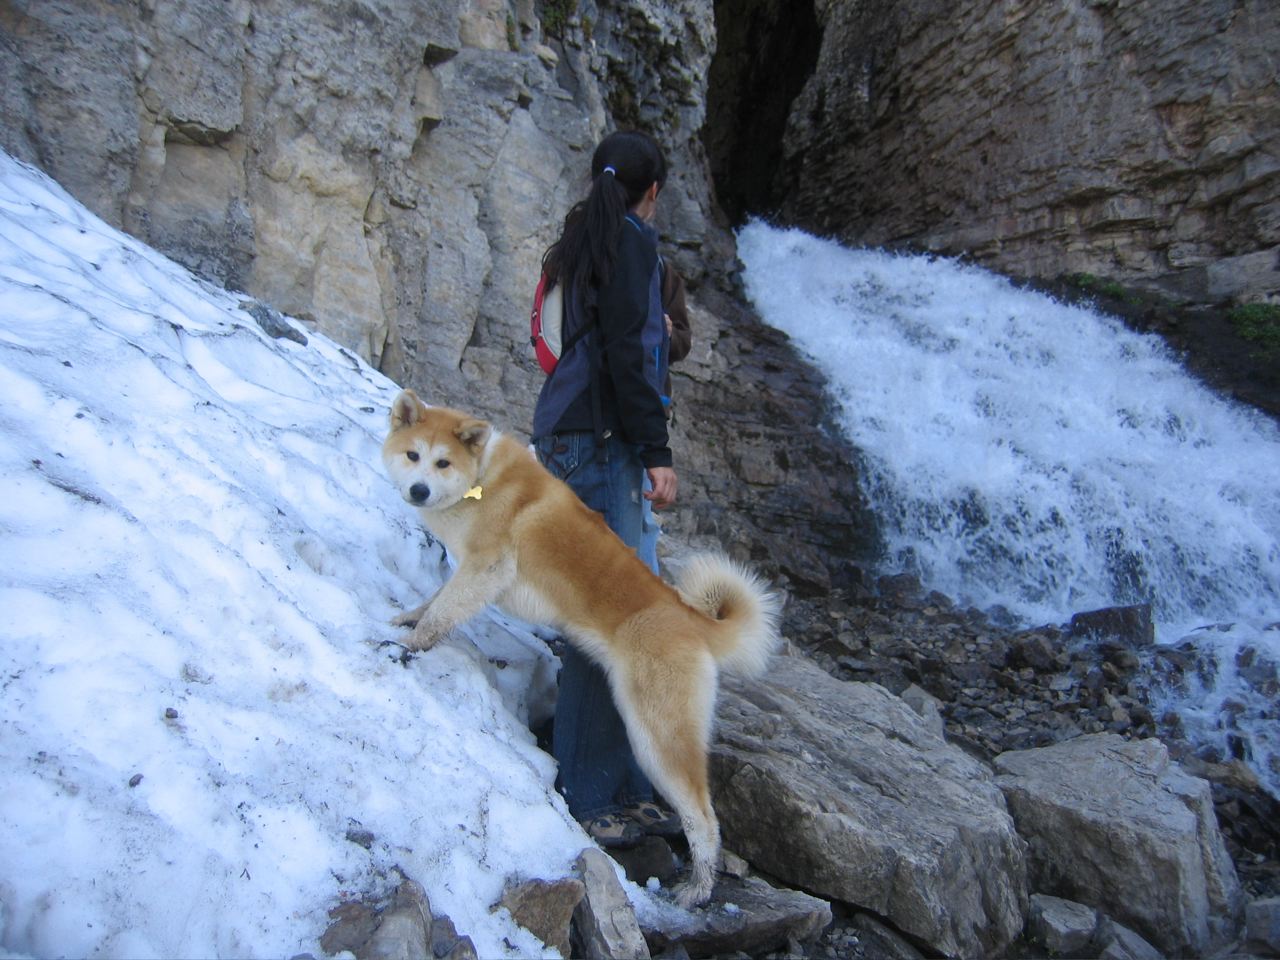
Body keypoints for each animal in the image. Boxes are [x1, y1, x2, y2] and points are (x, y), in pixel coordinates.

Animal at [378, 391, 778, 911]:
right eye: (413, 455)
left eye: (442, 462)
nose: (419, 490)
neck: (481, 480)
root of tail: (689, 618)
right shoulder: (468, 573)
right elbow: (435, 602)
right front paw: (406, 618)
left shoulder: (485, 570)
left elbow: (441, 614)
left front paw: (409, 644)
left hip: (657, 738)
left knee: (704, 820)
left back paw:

====

- **Brief**:
Please transcribe exactly the line containing "right eye: (413, 455)" and every line after it to the end of the data, and no other lines.

- **Exercise answer**:
right eye: (413, 455)
left eye: (442, 462)
nose: (419, 490)
neck: (481, 480)
root of tail: (689, 618)
right shoulder: (468, 573)
right elbow: (435, 602)
right front paw: (406, 618)
left shoulder: (485, 570)
left elbow: (441, 614)
left front paw: (409, 644)
left hip: (657, 738)
left knee: (704, 820)
left back paw:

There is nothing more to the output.